--- WHAT IS NEEDED ---
Everything in the listing below from the line containing "Figure 7. Concentration" through the line containing "Figure 3. ( a" must be repeated exactly; the remaining lines are not wanted.
***** RECORDS TO PROCESS *****
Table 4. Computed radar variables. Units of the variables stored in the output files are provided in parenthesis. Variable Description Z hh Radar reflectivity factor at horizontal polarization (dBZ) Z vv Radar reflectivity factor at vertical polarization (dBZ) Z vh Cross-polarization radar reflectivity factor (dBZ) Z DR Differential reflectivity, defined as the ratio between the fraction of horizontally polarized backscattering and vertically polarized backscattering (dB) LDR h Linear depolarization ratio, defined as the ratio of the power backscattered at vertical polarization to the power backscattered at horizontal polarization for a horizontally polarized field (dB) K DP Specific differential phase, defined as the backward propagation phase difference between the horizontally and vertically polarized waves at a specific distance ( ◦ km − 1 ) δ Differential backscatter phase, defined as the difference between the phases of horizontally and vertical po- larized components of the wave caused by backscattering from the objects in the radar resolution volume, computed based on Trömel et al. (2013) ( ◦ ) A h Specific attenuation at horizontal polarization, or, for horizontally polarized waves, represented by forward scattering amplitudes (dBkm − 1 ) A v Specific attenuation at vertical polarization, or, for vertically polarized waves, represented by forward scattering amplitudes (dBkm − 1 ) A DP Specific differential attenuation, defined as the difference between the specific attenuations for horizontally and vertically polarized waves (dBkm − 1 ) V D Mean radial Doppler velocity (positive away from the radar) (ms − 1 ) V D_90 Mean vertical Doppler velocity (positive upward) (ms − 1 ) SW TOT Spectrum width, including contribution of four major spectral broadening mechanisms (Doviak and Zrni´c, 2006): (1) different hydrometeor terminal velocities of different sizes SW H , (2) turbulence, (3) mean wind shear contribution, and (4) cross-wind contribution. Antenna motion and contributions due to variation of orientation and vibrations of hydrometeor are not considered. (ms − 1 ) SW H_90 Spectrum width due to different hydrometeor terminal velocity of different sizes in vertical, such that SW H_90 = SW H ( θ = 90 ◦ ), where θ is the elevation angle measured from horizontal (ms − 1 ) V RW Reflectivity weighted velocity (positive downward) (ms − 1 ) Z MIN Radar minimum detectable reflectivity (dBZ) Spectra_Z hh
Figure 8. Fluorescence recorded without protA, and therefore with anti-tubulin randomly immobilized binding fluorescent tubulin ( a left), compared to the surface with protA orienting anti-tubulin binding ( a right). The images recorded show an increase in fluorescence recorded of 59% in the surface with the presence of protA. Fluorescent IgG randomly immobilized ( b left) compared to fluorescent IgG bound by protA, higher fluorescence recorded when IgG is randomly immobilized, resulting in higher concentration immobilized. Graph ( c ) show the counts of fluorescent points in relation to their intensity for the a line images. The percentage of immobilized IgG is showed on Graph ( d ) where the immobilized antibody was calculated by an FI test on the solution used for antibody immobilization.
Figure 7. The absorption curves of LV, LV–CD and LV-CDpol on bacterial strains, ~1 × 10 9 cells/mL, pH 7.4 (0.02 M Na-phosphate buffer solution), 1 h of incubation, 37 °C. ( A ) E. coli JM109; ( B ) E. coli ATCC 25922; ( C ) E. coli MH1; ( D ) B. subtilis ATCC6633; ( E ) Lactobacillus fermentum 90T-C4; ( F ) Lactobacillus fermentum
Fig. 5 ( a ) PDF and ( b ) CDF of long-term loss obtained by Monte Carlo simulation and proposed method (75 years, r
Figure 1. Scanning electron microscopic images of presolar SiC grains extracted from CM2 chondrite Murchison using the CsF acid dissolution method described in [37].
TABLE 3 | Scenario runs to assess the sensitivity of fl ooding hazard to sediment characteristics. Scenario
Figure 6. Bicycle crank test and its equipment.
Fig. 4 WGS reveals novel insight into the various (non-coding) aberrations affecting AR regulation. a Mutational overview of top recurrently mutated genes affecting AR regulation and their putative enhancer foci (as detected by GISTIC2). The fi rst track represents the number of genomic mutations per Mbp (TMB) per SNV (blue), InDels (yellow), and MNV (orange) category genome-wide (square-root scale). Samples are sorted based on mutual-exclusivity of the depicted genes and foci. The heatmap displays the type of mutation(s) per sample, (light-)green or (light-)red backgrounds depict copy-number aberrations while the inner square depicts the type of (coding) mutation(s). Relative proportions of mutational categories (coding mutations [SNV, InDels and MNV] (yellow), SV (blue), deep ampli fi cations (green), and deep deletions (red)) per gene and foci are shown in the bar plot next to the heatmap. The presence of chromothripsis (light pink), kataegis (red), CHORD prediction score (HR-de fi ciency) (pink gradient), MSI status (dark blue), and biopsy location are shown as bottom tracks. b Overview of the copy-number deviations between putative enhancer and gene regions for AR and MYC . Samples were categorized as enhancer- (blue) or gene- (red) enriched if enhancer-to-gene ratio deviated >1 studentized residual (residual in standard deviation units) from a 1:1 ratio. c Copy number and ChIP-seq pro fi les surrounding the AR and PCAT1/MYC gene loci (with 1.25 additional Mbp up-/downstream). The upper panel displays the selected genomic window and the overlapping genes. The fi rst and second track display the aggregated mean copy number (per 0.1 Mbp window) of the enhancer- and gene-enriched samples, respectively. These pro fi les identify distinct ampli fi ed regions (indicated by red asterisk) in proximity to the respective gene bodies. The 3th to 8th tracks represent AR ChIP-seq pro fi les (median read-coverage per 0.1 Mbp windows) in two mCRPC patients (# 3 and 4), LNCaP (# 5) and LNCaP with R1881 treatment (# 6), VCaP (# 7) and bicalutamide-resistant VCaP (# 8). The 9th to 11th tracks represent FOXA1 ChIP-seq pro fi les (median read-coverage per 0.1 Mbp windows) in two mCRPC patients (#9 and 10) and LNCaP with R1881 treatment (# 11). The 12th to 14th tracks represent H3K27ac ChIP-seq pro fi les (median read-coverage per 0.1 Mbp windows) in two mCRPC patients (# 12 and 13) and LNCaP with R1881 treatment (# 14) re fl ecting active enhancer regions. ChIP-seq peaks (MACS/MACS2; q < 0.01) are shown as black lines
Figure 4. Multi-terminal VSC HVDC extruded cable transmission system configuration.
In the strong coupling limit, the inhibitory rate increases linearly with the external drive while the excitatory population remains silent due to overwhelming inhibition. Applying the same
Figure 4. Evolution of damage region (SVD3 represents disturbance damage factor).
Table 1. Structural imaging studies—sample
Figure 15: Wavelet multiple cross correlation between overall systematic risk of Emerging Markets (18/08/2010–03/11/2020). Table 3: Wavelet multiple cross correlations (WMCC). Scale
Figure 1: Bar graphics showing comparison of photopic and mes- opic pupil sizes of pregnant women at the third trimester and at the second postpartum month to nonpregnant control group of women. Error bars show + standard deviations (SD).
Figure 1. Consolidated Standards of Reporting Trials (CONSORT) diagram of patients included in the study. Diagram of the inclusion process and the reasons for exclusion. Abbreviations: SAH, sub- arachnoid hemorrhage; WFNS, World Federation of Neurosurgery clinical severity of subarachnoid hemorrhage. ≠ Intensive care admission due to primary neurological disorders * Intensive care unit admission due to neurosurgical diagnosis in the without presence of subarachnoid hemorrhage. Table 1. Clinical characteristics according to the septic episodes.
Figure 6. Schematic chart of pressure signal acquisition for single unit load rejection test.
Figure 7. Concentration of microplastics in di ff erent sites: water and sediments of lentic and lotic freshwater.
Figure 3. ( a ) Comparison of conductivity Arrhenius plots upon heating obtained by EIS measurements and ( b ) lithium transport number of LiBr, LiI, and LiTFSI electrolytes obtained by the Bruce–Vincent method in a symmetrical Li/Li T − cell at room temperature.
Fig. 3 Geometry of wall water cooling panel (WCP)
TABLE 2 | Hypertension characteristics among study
*****
--- ANSWER FOR THIS EXERCISE ---
Figure 7. Concentration of microplastics in di ff erent sites: water and sediments of lentic and lotic freshwater.
Figure 3. ( a ) Comparison of conductivity Arrhenius plots upon heating obtained by EIS measurements and ( b ) lithium transport number of LiBr, LiI, and LiTFSI electrolytes obtained by the Bruce–Vincent method in a symmetrical Li/Li T − cell at room temperature.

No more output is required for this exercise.